How do you suppose the folks that keep Troll Co’s website running feel about this? Instead of alienated, I would hazard a guess they feel similar to me in my current work situation: circumstances I am dubbing “light blue” collar.
Today, I work at Output. Yes, I work at a desk and stare at a screen all day. No, I don’t worry about bashing my finger with a hammer and enjoying seven weeks of subungual hematoma. But! My team has an on-call rotation in case stuff blows up in the middle of the night. Our tools are kept in dotfiles, not pickup trucks. Half of us ride motorcycles. We’re in Zoom but wearing baseball caps and talking smack. And my sleeves are no longer a professional liability.
Only upon returning to this “light blue” world did I recognize the strange species of self-contempt I harbored during my white collar days, the subliminal shame, the subconscious guilt. It burrowed deeper and deeper every time I went to the cleaners to retrieve my fast fashion costumes.

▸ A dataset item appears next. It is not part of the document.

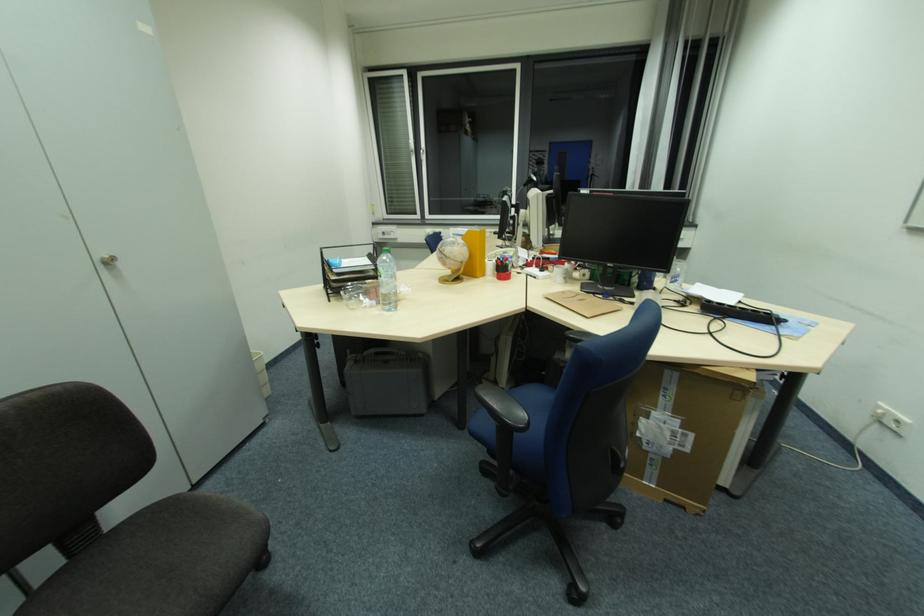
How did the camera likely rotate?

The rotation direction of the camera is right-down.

Had I betrayed my roots pursuing a white collar profession? How much do roots even matter? This is what I was supposed to do, right? This is success?
This is yet another example of how the neoliberal incarnation of the “American Dream” has lead us astray. White collar jobs depend on the blue collar foundations, both literal and figurative. College is positioned as the de facto destination after high school while the trades are stigmatized a septic tank for the fuck ups. (I have a phantom memories of authority figures threatening I may “wind up” a tradesman if I didn’t get better grades.) Absent this indoctrination, I am certain I would have pursued a radically different career path.

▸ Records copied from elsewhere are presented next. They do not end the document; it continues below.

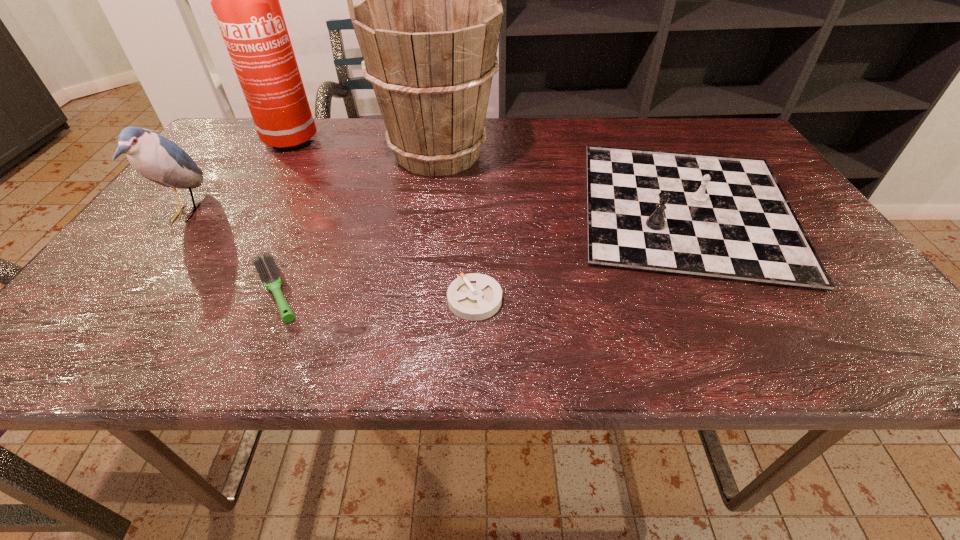
At what (x,y) coordinates should I click in order to perform the action: click on fire extinguisher. Please return your answer as a coordinate pair (x, y). Looking at the image, I should click on (245, 0).

Identify the location of the fifth shortest object. This screenshot has width=960, height=540. (428, 24).

What are the coordinates of `bird` in the screenshot? It's located at pyautogui.click(x=155, y=157).

At what (x,y) coordinates should I click in order to perform the action: click on the rightmost object. Please return your answer as a coordinate pair (x, y). Looking at the image, I should click on (721, 217).

The height and width of the screenshot is (540, 960). Identify the location of gameboard. (721, 217).

Locate an element on the screen. The image size is (960, 540). hairbrush is located at coordinates (267, 269).

What are the coordinates of `the second shortest object` in the screenshot? It's located at (267, 269).

Find the location of `the shortest object`. the shortest object is located at coordinates (474, 296).

At what (x,y) coordinates should I click in order to perform the action: click on vacant area situated at the nozzle of the fire extinguisher. Please return your answer as a coordinate pair (x, y). Looking at the image, I should click on (400, 140).

This screenshot has width=960, height=540. Find the location of `vacant space positioned on the right of the fifth shortest object`. vacant space positioned on the right of the fifth shortest object is located at coordinates (517, 153).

While I disagree with Troll Co’s politics (they made a “Make Trolls Great Again” hat) I do agree with this:
There are a lot of hard-working men and women in the trades right now, but they are not being replaced fast enough with skilled young people. It’s time to change the mindset that being in the trades is less important than a doctor or lawyer. Support and encourage blue collar jobs; don’t steer our young people away from them.